Exercise data –
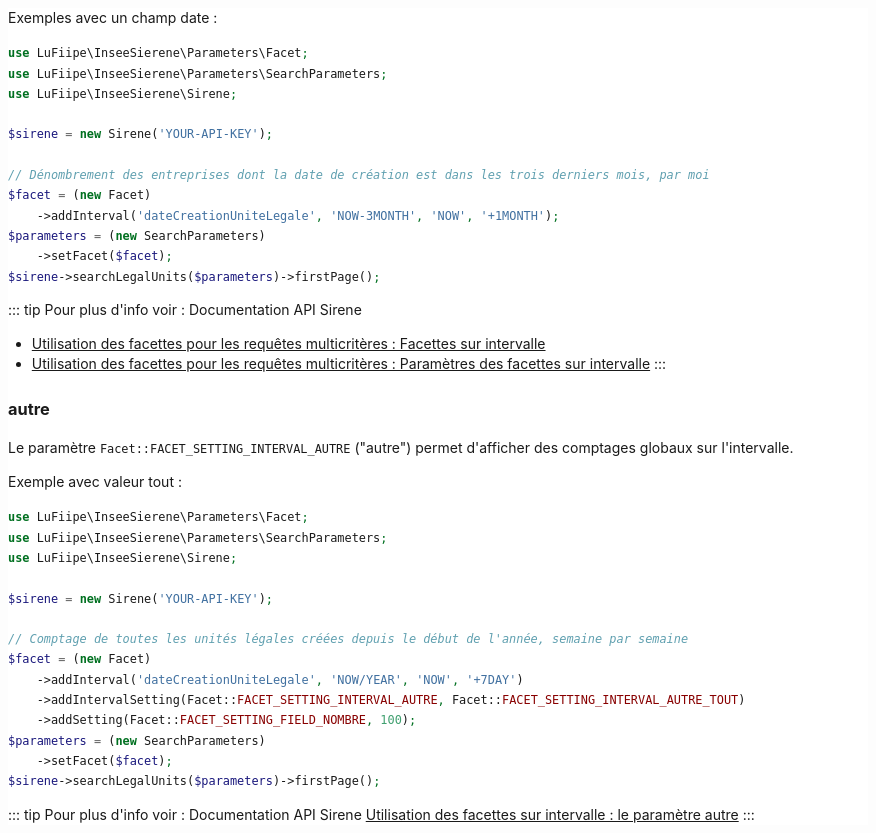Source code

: Exemples avec un champ date :

```php
use LuFiipe\InseeSierene\Parameters\Facet;
use LuFiipe\InseeSierene\Parameters\SearchParameters;
use LuFiipe\InseeSierene\Sirene;

$sirene = new Sirene('YOUR-API-KEY');

// Dénombrement des entreprises dont la date de création est dans les trois derniers mois, par moi
$facet = (new Facet)
    ->addInterval('dateCreationUniteLegale', 'NOW-3MONTH', 'NOW', '+1MONTH');
$parameters = (new SearchParameters)
    ->setFacet($facet);
$sirene->searchLegalUnits($parameters)->firstPage();
```

::: tip Pour plus d'info voir : Documentation API Sirene
- [Utilisation des facettes pour les requêtes multicritères : Facettes sur intervalle](https://www.sirene.fr/static-resources/documentation/multi_facette_sur_requete_311.html)
- [Utilisation des facettes pour les requêtes multicritères : Paramètres des facettes sur intervalle](https://www.sirene.fr/static-resources/documentation/multi_facette_sur_intervalle_parametres_311.html)
:::

### autre

Le paramètre `Facet::FACET_SETTING_INTERVAL_AUTRE` ("autre") permet d'afficher des comptages globaux sur l'intervalle.

Exemple avec valeur tout :

```php
use LuFiipe\InseeSierene\Parameters\Facet;
use LuFiipe\InseeSierene\Parameters\SearchParameters;
use LuFiipe\InseeSierene\Sirene;

$sirene = new Sirene('YOUR-API-KEY');

// Comptage de toutes les unités légales créées depuis le début de l'année, semaine par semaine
$facet = (new Facet)
    ->addInterval('dateCreationUniteLegale', 'NOW/YEAR', 'NOW', '+7DAY')
    ->addIntervalSetting(Facet::FACET_SETTING_INTERVAL_AUTRE, Facet::FACET_SETTING_INTERVAL_AUTRE_TOUT)
    ->addSetting(Facet::FACET_SETTING_FIELD_NOMBRE, 100);
$parameters = (new SearchParameters)
    ->setFacet($facet);
$sirene->searchLegalUnits($parameters)->firstPage();
```

::: tip Pour plus d'info voir : Documentation API Sirene
[Utilisation des facettes sur intervalle : le paramètre autre](https://www.sirene.fr/static-resources/documentation/multi_facette_intervalle_autre_311.html)
:::
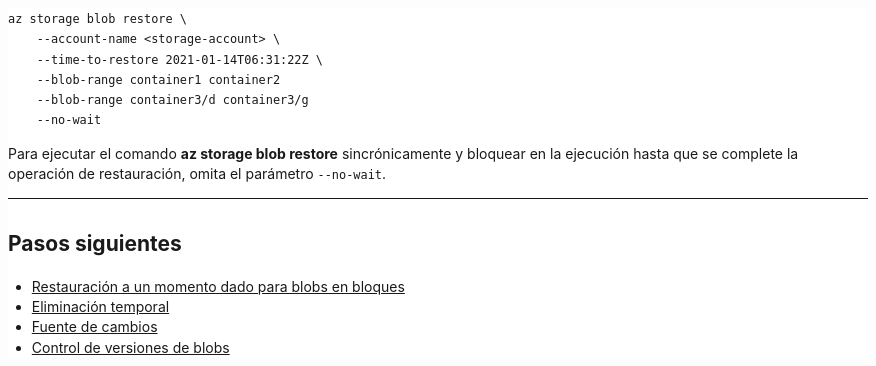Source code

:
 ```azurecli
az storage blob restore \
    --account-name <storage-account> \
    --time-to-restore 2021-01-14T06:31:22Z \
    --blob-range container1 container2
    --blob-range container3/d container3/g
    --no-wait
```

Para ejecutar el comando **az storage blob restore** sincrónicamente y bloquear en la ejecución hasta que se complete la operación de restauración, omita el parámetro `--no-wait`.

---

## <a name="next-steps"></a>Pasos siguientes

- [Restauración a un momento dado para blobs en bloques](point-in-time-restore-overview.md)
- [Eliminación temporal](./soft-delete-blob-overview.md)
- [Fuente de cambios](storage-blob-change-feed.md)
- [Control de versiones de blobs](versioning-overview.md)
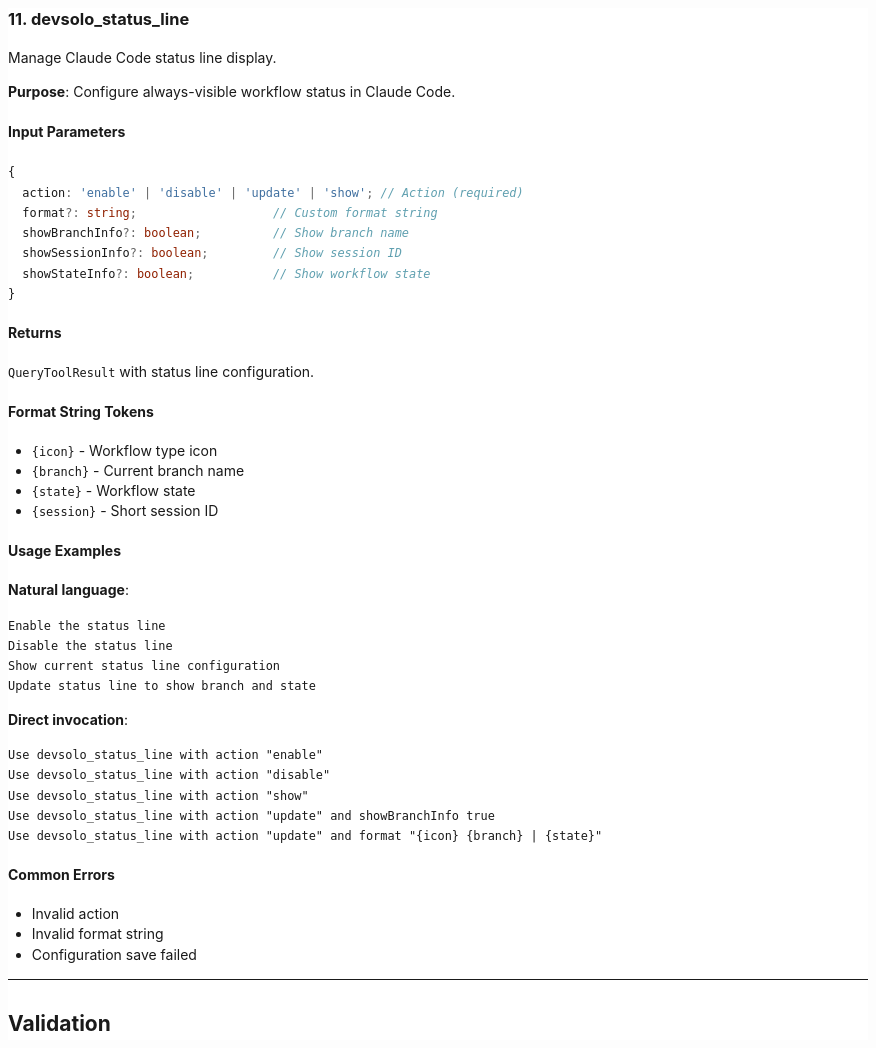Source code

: 
### 11. devsolo_status_line

Manage Claude Code status line display.

**Purpose**: Configure always-visible workflow status in Claude Code.

#### Input Parameters
```typescript
{
  action: 'enable' | 'disable' | 'update' | 'show'; // Action (required)
  format?: string;                   // Custom format string
  showBranchInfo?: boolean;          // Show branch name
  showSessionInfo?: boolean;         // Show session ID
  showStateInfo?: boolean;           // Show workflow state
}
```

#### Returns
`QueryToolResult` with status line configuration.

#### Format String Tokens
- `{icon}` - Workflow type icon
- `{branch}` - Current branch name
- `{state}` - Workflow state
- `{session}` - Short session ID

#### Usage Examples

**Natural language**:
```
Enable the status line
Disable the status line
Show current status line configuration
Update status line to show branch and state
```

**Direct invocation**:
```
Use devsolo_status_line with action "enable"
Use devsolo_status_line with action "disable"
Use devsolo_status_line with action "show"
Use devsolo_status_line with action "update" and showBranchInfo true
Use devsolo_status_line with action "update" and format "{icon} {branch} | {state}"
```

#### Common Errors
- Invalid action
- Invalid format string
- Configuration save failed

---

## Validation
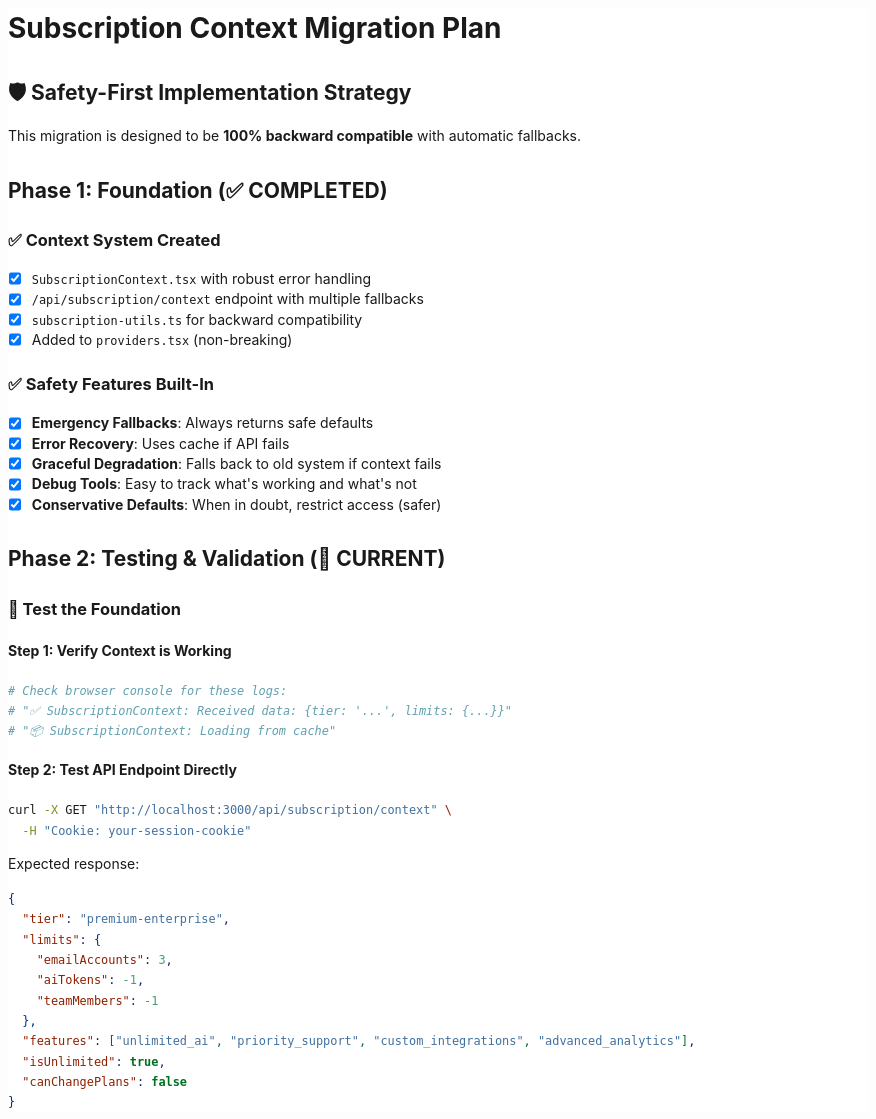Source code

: # Subscription Context Migration Plan

## 🛡️ Safety-First Implementation Strategy

This migration is designed to be **100% backward compatible** with automatic fallbacks.

## Phase 1: Foundation (✅ COMPLETED)

### ✅ Context System Created
- [x] `SubscriptionContext.tsx` with robust error handling
- [x] `/api/subscription/context` endpoint with multiple fallbacks
- [x] `subscription-utils.ts` for backward compatibility
- [x] Added to `providers.tsx` (non-breaking)

### ✅ Safety Features Built-In
- [x] **Emergency Fallbacks**: Always returns safe defaults
- [x] **Error Recovery**: Uses cache if API fails
- [x] **Graceful Degradation**: Falls back to old system if context fails
- [x] **Debug Tools**: Easy to track what's working and what's not
- [x] **Conservative Defaults**: When in doubt, restrict access (safer)

## Phase 2: Testing & Validation (🔄 CURRENT)

### 🧪 Test the Foundation

#### Step 1: Verify Context is Working
```bash
# Check browser console for these logs:
# "✅ SubscriptionContext: Received data: {tier: '...', limits: {...}}"
# "📦 SubscriptionContext: Loading from cache"
```

#### Step 2: Test API Endpoint Directly
```bash
curl -X GET "http://localhost:3000/api/subscription/context" \
  -H "Cookie: your-session-cookie"
```

Expected response:
```json
{
  "tier": "premium-enterprise",
  "limits": {
    "emailAccounts": 3,
    "aiTokens": -1,
    "teamMembers": -1
  },
  "features": ["unlimited_ai", "priority_support", "custom_integrations", "advanced_analytics"],
  "isUnlimited": true,
  "canChangePlans": false
}
```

Problem – In the preceding material, find each line holding the word "limits" and copy it out.

Written response –
# "✅ SubscriptionContext: Received data: {tier: '...', limits: {...}}"
  "limits": {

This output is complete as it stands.